# Work required
Reproduce the whole of the records exactly, and make sure no picture is carried into the result.

# Dataset excerpts
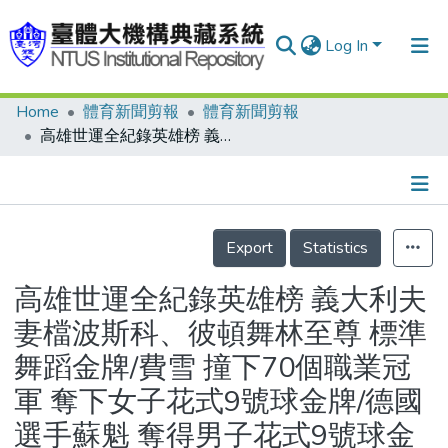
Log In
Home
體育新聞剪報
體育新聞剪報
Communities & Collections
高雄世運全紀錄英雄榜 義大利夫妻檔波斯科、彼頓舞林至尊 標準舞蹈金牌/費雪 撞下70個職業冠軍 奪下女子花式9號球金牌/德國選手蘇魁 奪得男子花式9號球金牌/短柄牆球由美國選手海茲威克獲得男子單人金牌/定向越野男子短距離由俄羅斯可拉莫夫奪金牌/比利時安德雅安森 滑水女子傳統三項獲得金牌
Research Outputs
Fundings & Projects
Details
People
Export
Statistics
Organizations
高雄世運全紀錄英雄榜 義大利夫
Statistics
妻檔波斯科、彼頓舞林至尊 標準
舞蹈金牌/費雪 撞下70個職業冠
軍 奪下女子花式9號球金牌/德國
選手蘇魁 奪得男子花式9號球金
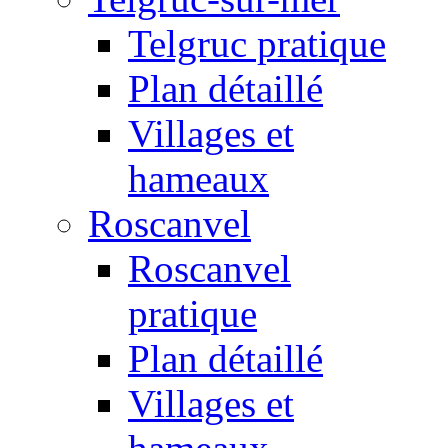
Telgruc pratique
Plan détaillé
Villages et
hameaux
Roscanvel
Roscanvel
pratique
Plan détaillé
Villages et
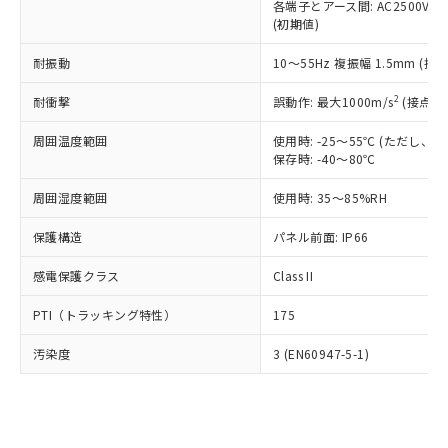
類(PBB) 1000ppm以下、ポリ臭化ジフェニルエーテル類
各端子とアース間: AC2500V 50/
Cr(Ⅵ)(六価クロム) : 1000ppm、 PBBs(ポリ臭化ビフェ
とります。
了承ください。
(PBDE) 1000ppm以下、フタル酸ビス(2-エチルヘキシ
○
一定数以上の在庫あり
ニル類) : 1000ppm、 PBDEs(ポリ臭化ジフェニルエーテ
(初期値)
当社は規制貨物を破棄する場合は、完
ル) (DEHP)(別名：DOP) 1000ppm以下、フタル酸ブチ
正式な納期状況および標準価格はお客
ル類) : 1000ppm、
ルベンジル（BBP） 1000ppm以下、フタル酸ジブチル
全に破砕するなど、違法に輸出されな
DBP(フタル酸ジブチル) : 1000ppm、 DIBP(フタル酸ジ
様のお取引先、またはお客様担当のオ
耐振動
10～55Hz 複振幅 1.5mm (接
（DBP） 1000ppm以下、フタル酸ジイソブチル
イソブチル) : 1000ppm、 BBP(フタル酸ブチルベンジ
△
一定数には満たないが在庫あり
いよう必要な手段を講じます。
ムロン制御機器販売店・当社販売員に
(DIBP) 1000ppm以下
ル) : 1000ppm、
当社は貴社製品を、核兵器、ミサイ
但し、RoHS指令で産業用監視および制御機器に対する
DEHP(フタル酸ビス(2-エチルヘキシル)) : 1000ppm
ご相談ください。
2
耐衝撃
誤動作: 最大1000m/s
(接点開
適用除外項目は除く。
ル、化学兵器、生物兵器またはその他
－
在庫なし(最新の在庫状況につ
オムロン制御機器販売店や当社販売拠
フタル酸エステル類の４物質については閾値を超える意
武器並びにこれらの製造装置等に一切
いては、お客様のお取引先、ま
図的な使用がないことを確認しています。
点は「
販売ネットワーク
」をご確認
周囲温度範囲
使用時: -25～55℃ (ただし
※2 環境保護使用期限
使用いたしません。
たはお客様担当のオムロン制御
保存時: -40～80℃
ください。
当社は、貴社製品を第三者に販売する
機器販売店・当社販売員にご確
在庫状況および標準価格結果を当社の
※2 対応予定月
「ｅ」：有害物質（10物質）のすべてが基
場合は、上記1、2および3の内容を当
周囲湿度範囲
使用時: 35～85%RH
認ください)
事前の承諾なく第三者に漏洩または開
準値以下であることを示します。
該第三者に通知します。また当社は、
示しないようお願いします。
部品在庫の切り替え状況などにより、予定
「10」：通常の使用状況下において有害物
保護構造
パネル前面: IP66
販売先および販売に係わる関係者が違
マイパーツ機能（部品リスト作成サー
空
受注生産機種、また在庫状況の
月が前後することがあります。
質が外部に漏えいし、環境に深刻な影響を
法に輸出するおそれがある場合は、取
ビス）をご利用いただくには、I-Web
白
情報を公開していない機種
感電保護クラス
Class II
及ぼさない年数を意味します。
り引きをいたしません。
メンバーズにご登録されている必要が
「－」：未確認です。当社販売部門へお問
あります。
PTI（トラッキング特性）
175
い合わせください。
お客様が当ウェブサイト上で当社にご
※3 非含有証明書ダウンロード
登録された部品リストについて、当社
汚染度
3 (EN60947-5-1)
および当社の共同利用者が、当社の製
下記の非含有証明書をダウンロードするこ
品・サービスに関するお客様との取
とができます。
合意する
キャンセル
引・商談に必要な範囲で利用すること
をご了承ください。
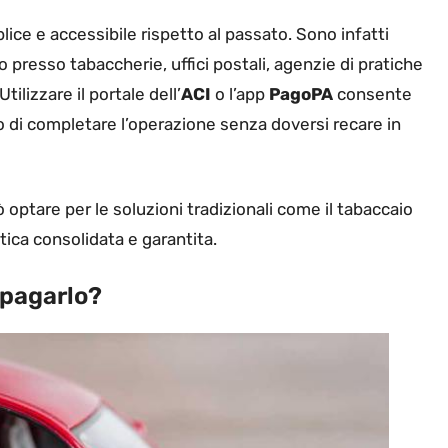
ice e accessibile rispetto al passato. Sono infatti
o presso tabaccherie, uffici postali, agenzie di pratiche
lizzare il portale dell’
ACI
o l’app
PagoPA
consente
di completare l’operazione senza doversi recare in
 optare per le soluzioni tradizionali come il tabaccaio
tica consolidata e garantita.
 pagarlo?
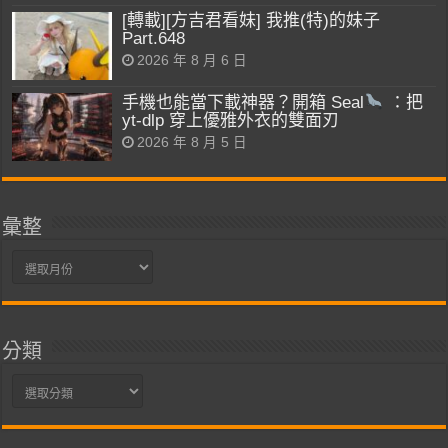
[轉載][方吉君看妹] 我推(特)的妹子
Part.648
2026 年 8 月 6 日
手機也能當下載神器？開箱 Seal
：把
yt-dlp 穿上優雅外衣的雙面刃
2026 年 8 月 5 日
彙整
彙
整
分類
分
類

# Worked solution
Log In
Home
體育新聞剪報
體育新聞剪報
Communities & Collections
高雄世運全紀錄英雄榜 義大利夫妻檔波斯科、彼頓舞林至尊 標準舞蹈金牌/費雪 撞下70個職業冠軍 奪下女子花式9號球金牌/德國選手蘇魁 奪得男子花式9號球金牌/短柄牆球由美國選手海茲威克獲得男子單人金牌/定向越野男子短距離由俄羅斯可拉莫夫奪金牌/比利時安德雅安森 滑水女子傳統三項獲得金牌
Research Outputs
Fundings & Projects
Details
People
Export
Statistics
Organizations
高雄世運全紀錄英雄榜 義大利夫
Statistics
妻檔波斯科、彼頓舞林至尊 標準
舞蹈金牌/費雪 撞下70個職業冠
軍 奪下女子花式9號球金牌/德國
選手蘇魁 奪得男子花式9號球金
Telgruc pratique
Plan détaillé
Villages et
hameaux
Roscanvel
Roscanvel
pratique
Plan détaillé
Villages et
類(PBB) 1000ppm以下、ポリ臭化ジフェニルエーテル類
各端子とアース間: AC2500V 50/
Cr(Ⅵ)(六価クロム) : 1000ppm、 PBBs(ポリ臭化ビフェ
とります。
了承ください。
(PBDE) 1000ppm以下、フタル酸ビス(2-エチルヘキシ
○
一定数以上の在庫あり
ニル類) : 1000ppm、 PBDEs(ポリ臭化ジフェニルエーテ
(初期値)
当社は規制貨物を破棄する場合は、完
ル) (DEHP)(別名：DOP) 1000ppm以下、フタル酸ブチ
正式な納期状況および標準価格はお客
ル類) : 1000ppm、
ルベンジル（BBP） 1000ppm以下、フタル酸ジブチル
全に破砕するなど、違法に輸出されな
DBP(フタル酸ジブチル) : 1000ppm、 DIBP(フタル酸ジ
様のお取引先、またはお客様担当のオ
耐振動
10～55Hz 複振幅 1.5mm (接
（DBP） 1000ppm以下、フタル酸ジイソブチル
イソブチル) : 1000ppm、 BBP(フタル酸ブチルベンジ
△
一定数には満たないが在庫あり
いよう必要な手段を講じます。
ムロン制御機器販売店・当社販売員に
(DIBP) 1000ppm以下
ル) : 1000ppm、
当社は貴社製品を、核兵器、ミサイ
但し、RoHS指令で産業用監視および制御機器に対する
DEHP(フタル酸ビス(2-エチルヘキシル)) : 1000ppm
ご相談ください。
2
耐衝撃
誤動作: 最大1000m/s
(接点開
適用除外項目は除く。
ル、化学兵器、生物兵器またはその他
－
在庫なし(最新の在庫状況につ
オムロン制御機器販売店や当社販売拠
フタル酸エステル類の４物質については閾値を超える意
武器並びにこれらの製造装置等に一切
いては、お客様のお取引先、ま
図的な使用がないことを確認しています。
点は「
販売ネットワーク
」をご確認
周囲温度範囲
使用時: -25～55℃ (ただし
※2 環境保護使用期限
使用いたしません。
たはお客様担当のオムロン制御
保存時: -40～80℃
ください。
当社は、貴社製品を第三者に販売する
機器販売店・当社販売員にご確
在庫状況および標準価格結果を当社の
※2 対応予定月
「ｅ」：有害物質（10物質）のすべてが基
場合は、上記1、2および3の内容を当
周囲湿度範囲
使用時: 35～85%RH
認ください)
事前の承諾なく第三者に漏洩または開
準値以下であることを示します。
該第三者に通知します。また当社は、
示しないようお願いします。
部品在庫の切り替え状況などにより、予定
「10」：通常の使用状況下において有害物
保護構造
パネル前面: IP66
販売先および販売に係わる関係者が違
マイパーツ機能（部品リスト作成サー
空
受注生産機種、また在庫状況の
月が前後することがあります。
質が外部に漏えいし、環境に深刻な影響を
法に輸出するおそれがある場合は、取
ビス）をご利用いただくには、I-Web
白
情報を公開していない機種
感電保護クラス
Class II
及ぼさない年数を意味します。
り引きをいたしません。
メンバーズにご登録されている必要が
「－」：未確認です。当社販売部門へお問
あります。
PTI（トラッキング特性）
175
い合わせください。
お客様が当ウェブサイト上で当社にご
※3 非含有証明書ダウンロード
登録された部品リストについて、当社
汚染度
3 (EN60947-5-1)
および当社の共同利用者が、当社の製
下記の非含有証明書をダウンロードするこ
品・サービスに関するお客様との取
とができます。
合意する
キャンセル
引・商談に必要な範囲で利用すること
をご了承ください。
ice e accessibile rispetto al passato. Sono infatti
o presso tabaccherie, uffici postali, agenzie di pratiche
lizzare il portale dell’
ACI
o l’app
PagoPA
consente
di completare l’operazione senza doversi recare in
 optare per le soluzioni tradizionali come il tabaccaio
tica consolidata e garantita.
 pagarlo?
[轉載][方吉君看妹] 我推(特)的妹子
Part.648
2026 年 8 月 6 日
手機也能當下載神器？開箱 Seal
：把
yt-dlp 穿上優雅外衣的雙面刃
2026 年 8 月 5 日
彙整
彙
整
分類
分
類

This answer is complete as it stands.